# [Records supplied]
# # # #

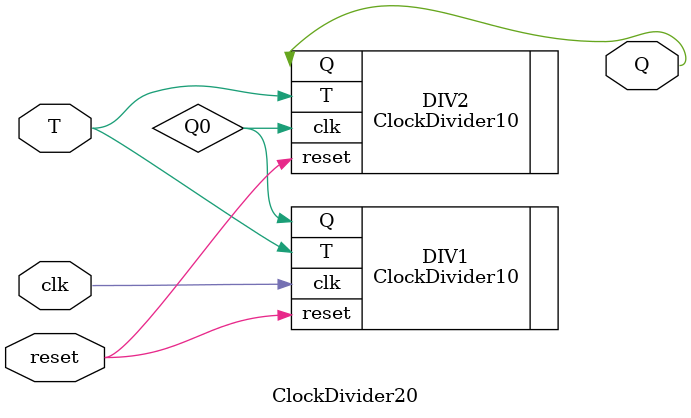
<source format=v>
module ClockDivider20 (
    input clk,
    input reset,
	 input T,
    output Q
);
    wire Q0;

	ClockDivider10 DIV1(
		.clk(clk),
		.reset(reset),
		.T(T),
		.Q(Q0)
	);
	
	ClockDivider10 DIV2(
		.clk(Q0),
		.reset(reset),
		.T(T),
		.Q(Q)
	);
	 
endmodule

</source>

# # # #

Type out all the records verbatim, minus images.

# [Solution]
<source format=v>
module ClockDivider20 (
    input clk,
    input reset,
	 input T,
    output Q
);
    wire Q0;

	ClockDivider10 DIV1(
		.clk(clk),
		.reset(reset),
		.T(T),
		.Q(Q0)
	);
	
	ClockDivider10 DIV2(
		.clk(Q0),
		.reset(reset),
		.T(T),
		.Q(Q)
	);
	 
endmodule

</source>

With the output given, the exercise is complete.